Reasoning of Judgment:-We have considered the submission from both sides, we find that the issue involved in this case is regarding the confirmation of the demand of the liability on the assessee on the goods cleared by claiming quantit­ative discount from the clearances affected by them as claiming reduction for discounts as enshrined in provisions of Section 4 of the Central Excise Act, 1944. Provisions of Section 4A of the Central Excise Act, 1944 do not adopt provisions of Section 4 for extending the benefit of any trade discount/further discounts, as the provisions of Section 4A and the notifications issued thereunder consider all the discounts and allow abatement from the retail sale price to an assessee. We find that on merits appellants do not have a case about non-discharge of duty liability on the quantitative discounts claimed by them during the period when the provisions of Section 4A of the Central Excise Act, 1944 was made applicable to the products manufactured by them.

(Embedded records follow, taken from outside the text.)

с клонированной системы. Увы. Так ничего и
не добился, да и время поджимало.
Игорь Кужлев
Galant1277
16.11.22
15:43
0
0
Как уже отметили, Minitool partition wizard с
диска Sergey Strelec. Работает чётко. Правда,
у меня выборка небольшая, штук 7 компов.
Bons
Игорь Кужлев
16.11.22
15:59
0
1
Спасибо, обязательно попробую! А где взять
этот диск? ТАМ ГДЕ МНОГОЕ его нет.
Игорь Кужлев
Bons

However, we find that the issue involved in this case is for the pe­riod January, 2005 to October, 2008 and January, 2005 to July, 2007. During the relevant period, it is undisputed that the appellant had been filing the monthly ER-1 returns to the lower authorities. It is also seen that the said monthly returns had a column which indicated "removal from the factory without payment of duty" wherein the appellants herein had been filling the details and clearly indi­cating the quantity of P or P medicaments cleared were without payment of duty under quantitative discount. This ER-1 returns were accepted by the lower au­thorities and there is nothing on record to show that the lower authorities had sought clarification from the assessee as regards the quantity cleared under quantitative discount without payment by them. In the absence of any such cor­respondence, we find that the adjudicating authority has erred in holding against the assessee on the question of limitation. We find that the adjudicating authority while holding against the assessee-appellant on limitation has recorded the find­ings in his Order-in-Original at paragraph 4.9.3.2, 4.9.3.3 and 4.9.3.3.1. In our considered view, the findings recorded by the adjudicating authority are devoid of merits, inasmuch as, it is an acknowledgement of the adjudicating authority that ER-1 returns were filed but did not mention in the particular columns re­garding the clearances of P or P medicaments without payment of duty under quantitative discounts. The adjudicating authority has erred on the point of limi­tation as the lower authorities had never questioned or sought clarification from the assessee as regards the quantitative discounts claimed by them on the prod­ucts covered under Section 4A of the Central Excise Act, 1944. In the absence of any correspondence, we have to hold that the demands confirmed by the adjudi­cating authority against both the appellants is blatantly hit by limitation and the assessee has not suppressed any material fact from the lower authorities.
Accordingly, the impugned orders are set aside on the ground of li­mitations and the appeals are allowed.

Decision:-Appeals are allowed.

Comment:-The essence of this case is that sometimes the ground of limitation becomes the strong factor in deciding the appeal. The present appeal was not maintainable on merits but solely on the basis that there was no suppression of facts, the extended period of limitation was held to be not invokable and consequently the appeal was allowed.